Still reeling from the DEVIL's demands, Georgina Spelvin predictably shines as lonely and insecure Bernice Wyatt, writer of conspicuously sexless fiction and - just like the pathetic Justine Jones before her - on a one way trip to spinsterhood. Refraining from intimacy as result of the strict Catholic upbringing that left her kid sister Tracey (an indelible performance for which tragic Tina Russell, arguably adult's first superstar, hasn't received anywhere near according credit) a Bible-thumping fundamentalist, she leads a seemingly serene existence fooling no one but herself, recurring erotic nightmares stirring up needs increasingly difficult to ignore. Her sympathetic literary agent Georgia (the criminally underestimated Darby Lloyd Rains) urges her to go out on a date and break a sex fast that has apparently persisted since she quit college. Troubled by thoughts of her lover at the time, fanciful free spirit Nancy (surprisingly well played by Judith Hamilton, Spelvin's real life girlfriend at the time), increasing her guilt for such an "unnatural" attraction, Bernices reaches out to carefree young Larry (Davey Jones), aimlessly strumming his guitar in Central Park, taking him home for sustenance.

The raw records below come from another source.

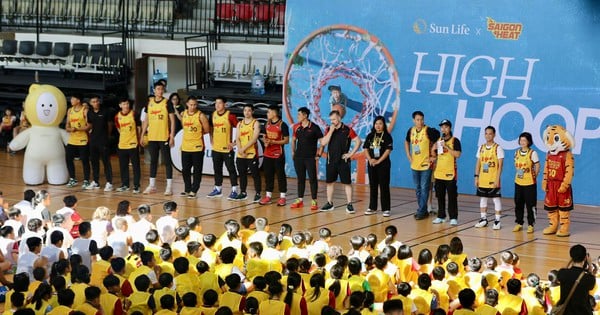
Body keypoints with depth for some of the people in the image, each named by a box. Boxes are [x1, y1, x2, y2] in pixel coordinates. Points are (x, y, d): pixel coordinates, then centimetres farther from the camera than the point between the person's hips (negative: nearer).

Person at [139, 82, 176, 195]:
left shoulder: (167, 103, -5)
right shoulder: (149, 103, 8)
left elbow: (172, 121, -5)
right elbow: (146, 120, 14)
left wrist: (172, 136, -11)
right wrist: (142, 135, 9)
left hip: (164, 137, -5)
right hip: (152, 137, 5)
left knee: (167, 161, -1)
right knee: (153, 161, 11)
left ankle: (169, 186, 1)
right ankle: (152, 185, 19)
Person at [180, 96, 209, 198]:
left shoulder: (200, 115, -8)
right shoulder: (183, 114, 6)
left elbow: (206, 130, -3)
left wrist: (196, 134, 1)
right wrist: (191, 133, 9)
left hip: (197, 147, -5)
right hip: (185, 146, 5)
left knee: (197, 170, 0)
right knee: (185, 170, 10)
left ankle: (194, 191, 5)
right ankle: (187, 189, 23)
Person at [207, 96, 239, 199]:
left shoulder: (230, 116, -12)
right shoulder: (213, 115, 6)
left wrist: (234, 142, -12)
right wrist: (211, 139, 14)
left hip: (227, 148, -6)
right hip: (216, 148, 6)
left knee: (231, 169, -2)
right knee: (217, 169, 13)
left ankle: (234, 191, 1)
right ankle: (218, 189, 23)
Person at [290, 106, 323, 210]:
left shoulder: (314, 127, -8)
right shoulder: (296, 127, 6)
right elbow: (293, 140, 19)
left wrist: (319, 154, -7)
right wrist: (293, 152, 10)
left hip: (311, 158, -5)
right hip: (298, 157, 5)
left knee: (312, 179, -3)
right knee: (300, 179, 11)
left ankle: (314, 201, 1)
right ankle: (299, 200, 17)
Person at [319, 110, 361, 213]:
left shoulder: (347, 130, -5)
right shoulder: (329, 130, 6)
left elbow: (358, 141, -4)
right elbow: (323, 143, -5)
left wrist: (351, 154, -8)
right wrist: (331, 131, -11)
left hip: (343, 161, -4)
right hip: (331, 160, 4)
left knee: (347, 182, -3)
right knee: (329, 182, 9)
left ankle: (349, 204, -1)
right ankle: (329, 203, 19)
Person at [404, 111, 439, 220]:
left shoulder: (429, 130, -13)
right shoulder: (411, 131, 5)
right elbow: (406, 142, 24)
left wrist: (434, 156, -13)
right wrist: (408, 156, 14)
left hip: (426, 165, -6)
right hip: (414, 165, 6)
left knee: (424, 189, -4)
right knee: (418, 189, 12)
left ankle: (421, 211, 0)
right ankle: (423, 210, 22)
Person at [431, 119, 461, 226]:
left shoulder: (454, 140, -6)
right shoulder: (439, 140, 12)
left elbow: (457, 154, -17)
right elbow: (434, 154, 22)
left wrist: (446, 147, -21)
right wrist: (433, 150, -1)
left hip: (450, 173, -6)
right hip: (439, 172, 6)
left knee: (452, 196, -4)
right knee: (440, 196, 10)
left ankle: (453, 217, -1)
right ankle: (441, 216, 18)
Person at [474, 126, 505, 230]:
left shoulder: (498, 148, -6)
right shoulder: (481, 148, 9)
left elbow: (500, 165, -9)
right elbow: (478, 163, 12)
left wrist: (497, 179, -15)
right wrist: (476, 177, 6)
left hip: (493, 180, -5)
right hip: (482, 179, 5)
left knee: (496, 199, -1)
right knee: (483, 198, 11)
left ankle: (497, 221, 4)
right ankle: (483, 219, 21)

Rewarding her TV dinner with tenderness, the boy seems a probable prospect for the woman to turn her life around if it weren't for the blast from the past reappearance of Nancy on her doorstep. Now a successful nude photographer, casually sleeping around with models like Jamie Gillis and Marc Stevens and therefore practicing very much as she has always preached, she's adamant to rekindle their rocky romance. Crassly insensitive to her lover's intricate needs, Nancy assumes the role of ringmaster, deviously warming her to the idea of taking down Tracey's pious attitude by staging to have her raped at knife-point !

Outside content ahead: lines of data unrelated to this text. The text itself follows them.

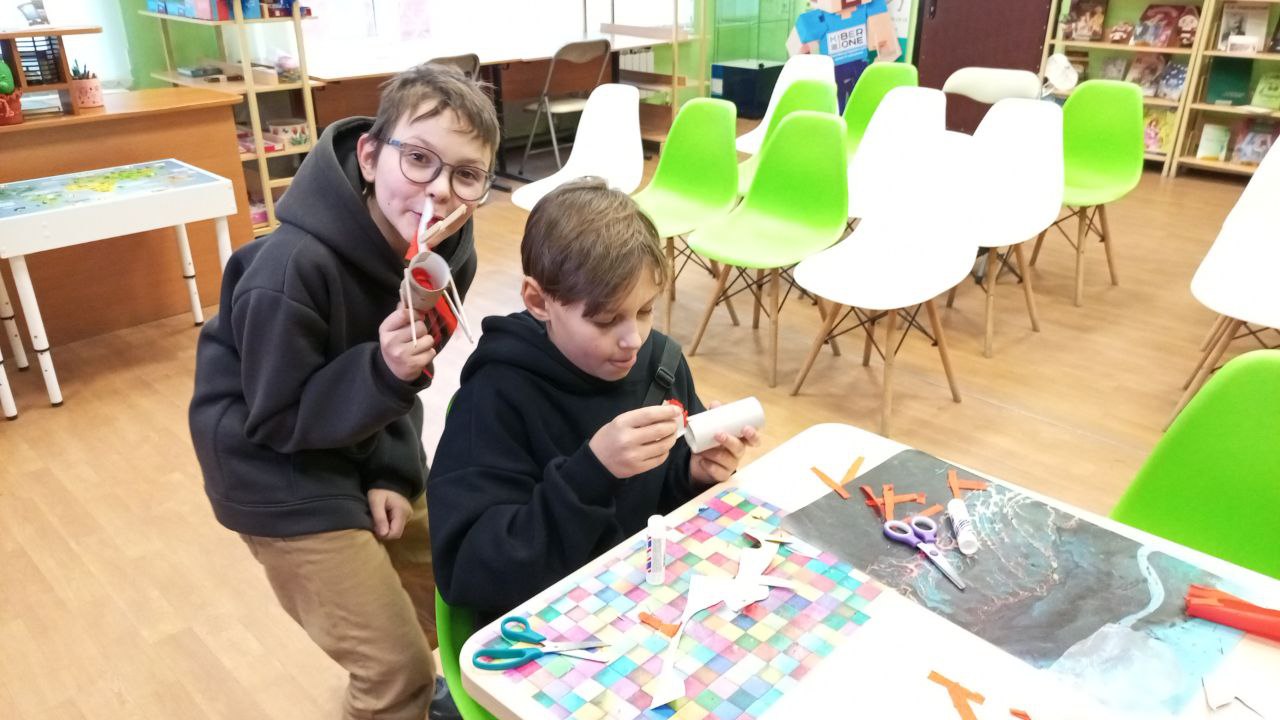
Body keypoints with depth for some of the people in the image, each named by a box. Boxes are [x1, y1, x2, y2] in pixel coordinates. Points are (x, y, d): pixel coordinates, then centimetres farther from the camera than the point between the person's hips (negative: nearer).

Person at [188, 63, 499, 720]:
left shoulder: (445, 248, -13)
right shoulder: (292, 270, -34)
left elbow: (399, 386, 0)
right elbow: (277, 420, -23)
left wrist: (393, 472, -10)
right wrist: (384, 371, -36)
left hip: (368, 445, 7)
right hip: (281, 472, -6)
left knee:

The narrative, progressing pleasantly until this point, takes a sharp left turn with the introduction of Nancy's no good "friends" including a slobbering Levi Richards taking Tina's prized maidenhead in an extended orgy finale, pretty much playing out in real time, that had dirty movie detractors accusing Sarno of selling out as he kept piling up performers on Bernice's brass bed. Sarno's rendition in no way betrays his beliefs and concerns, focusing on female pleasure, albeit enforced, tellingly by other women. Russell's facial expressions as she's torn between liberating pleasure and misguided remorse are absolutely flawless, further augmented by subtle details such as Spelvin's softly stroking her sister's foot as the actress's real life husband Jason pushes her over the edge, achieving credible climax. Surely, if the director's intentions had really been as callous as naysayers claim, Tracey's heartbreaking request to Nancy to pray for her now she fears that God's no longer listening since she has become a sinner for having (and worse, enjoying) sex would never have made it into the finished film. The film's compassionate coda finds Bernice tearfully picking up Tracey's discarded Bible, unsure of what she has wrought, making her way back to Larry in the park and suggesting they go around spreading the gospel of a loving and enlightened God. The nuance being that, while fundamentalists would fight tooth and nail to suppress the sex industry, religion in itself was not the enemy. After all, if God is indeed love as ministers have tirelessly preached from their pulpits, then surely even He could find no fault with the free expression thereof, in life as well as art ?

Drifting in 'n' out of a burgeoning business, his time in the trenches totaling less than a year, Davey Jones delivers the standout turn of his short career. His kindhearted seduction of the nervous and self-deprecating Spelvin plays out entirely without music, the actors performing like real people, with unforced naturalistic banter that extends far beyond the genre's comfort zone. The overall effect is simply mesmerizing, like witnessing sex for the very first time, unfettered and unembellished. This unassuming little masterpiece - fully deserving that description though thus far relegated to footnote status even in exhaustive explorations of the director's body of work - proudly positions itself as a prime candidate for porn rehabilitation, a compelling drama adult in content as well as the freedom to show what goes where, both emotionally eloquent and erotically effective.